The 39 students are:

• Bethune Elementary -- Carrie Eubanks

• Blaney Elementary -- Hadden Daniels, Jasmine Glover and Erin McCarley

• Camden Elementary -- Olivia Bishop and Miguel Davila

• Doby’s Mill Elementary -- Matthew Coleman, Andrew Langmo, Wyatt Tanner and Mason Williams

• Lugoff Elementary -- Gregory Brunson, Drew Hanson, Malachi Matthews, Sara McCaskill, Banks Munn, Elijah Rippy, Jordan Sherman and John Watson.

• Wateree Elementary -- Orion Baker, Emma Collins, Jaimie Marksbary, Zachary Munger and Jessica Ross.

• Camden Middle School -- Andrew Boyles, Carolyn Inabinet, Chance King, Hunter McCoy and Sarah Wohlwinder

• Jackson School -- Justin McCaskill and Indius Williams

• Leslie M. Stover Middle -- Brittney Haynes, Sean Place, Jonathan Richardson and Riley Watson

• Lugoff Elgin Middle -- Katie Clippard and Alex Stribling

• North Central Middle -- Laken Gross, Daisy Noyola and Courtney Spann

“To say that this is a ‘big deal’ is not an exaggeration,” KCSD Superintendent Dr. Frank Morgan said in a press release about the PASS recognition. “This is a tremendous achievement.”

After the recognition, the board heard and commented on a report of PASS/HSAP results, presented by Kershaw County School District (KCSD) Director for Student Assessment Lavoy Carter. The presentation included a brief description of the differences between the 2014 PASS Research and Reading and Math tests and the 2013 tests.

Carter said the 2014 tests did not include items unique to South Carolina standards. Instead, those items were substituted with ones more in line with Common Core State Standards and prior South Carolina standards, which caused a decline in the number of students scoring “Met” and above in English Language Arts and math.

Carter also said that new standards will be applied for the 2014-2015 tests.

“Teachers do not know what will be on the PASS tests before they are given, so we will continue to teach the standards,” Morgan said.

Although 2014 saw a decline in the improvement to “Met” and above scores, Kershaw County students scored above state scores in 22 of 30 areas.

PASS scores in English Language Arts, writing and math that improved from “Met” to “Exemplary” in Kershaw County’s school district were almost 20 percent higher than the state’s.

HSAP results for district students put them above all districts in the Midlands area, although there was a slight decline from 2013 to 2014 in the percentage of students who passed the math section. The percentage of students who passed the math section in 2013 was 84.7 percent and the 2014 percentage was 80.6 percent.

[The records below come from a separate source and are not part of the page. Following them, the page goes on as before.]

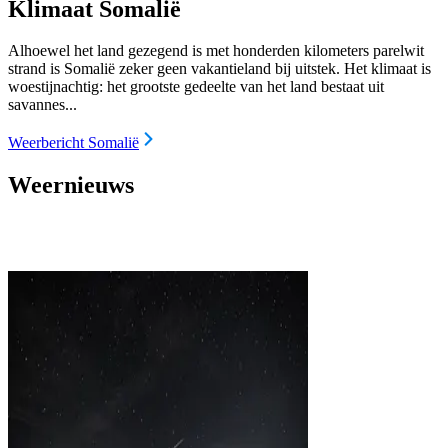
Klimaat Somalië
Alhoewel het land gezegend is met honderden kilometers parelwit
strand is Somalië zeker geen vakantieland bij uitstek. Het klimaat is
woestijnachtig: het grootste gedeelte van het land bestaat uit
savannes...
Weerbericht Somalië
Weernieuws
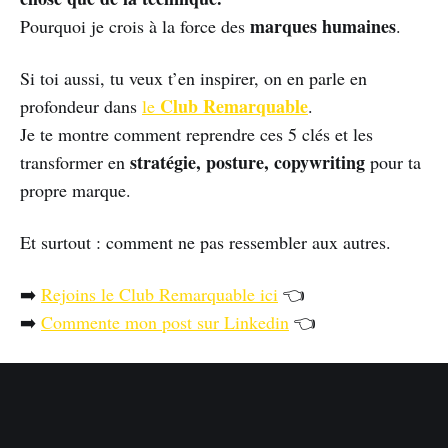
marques humaines
Pourquoi je crois à la force des
.
Si toi aussi, tu veux t’en inspirer, on en parle en
Club Remarquable
profondeur dans
le
.
Je te montre comment reprendre ces 5 clés et les
stratégie, posture, copywriting
transformer en
pour ta
propre marque.
Et surtout : comment ne pas ressembler aux autres.
➡️
Rejoins le Club Remarquable ici
👈
➡️
Commente mon post sur Linkedin
👈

Following Carter’s presentation, the board introduced an action plan for improvement. A detailed five-year plan for each individual school is written out in the Sept. 2 meeting agenda packet. The district has plans to increase the percentage of students to 75 percent who are reading and performing math at their grade levels by 2018.

Also Tuesday, the board considered a proposal for a one-year pilot program designed to give private and homeschooled students access to gifted programs on a space available basis. The board voted in favor of the proposal after it was presented by Dr. Alisa Goodman, KSCD director for K-12 instructional support systems, and after the board established that the district would not incur any charges.

In other business:

• The board held a brief discussion about the S.C. School Boards Association’s law conference that several trustees attended.

• The board discussed enrollment figures and approved a facility request for B2D2 Productions.

• Trustees voted to go into an executive session and later returned and voted unanimously on personnel issues.

The board’s next meeting will take place Sept. 16 at the Kershaw County District Office in the board room.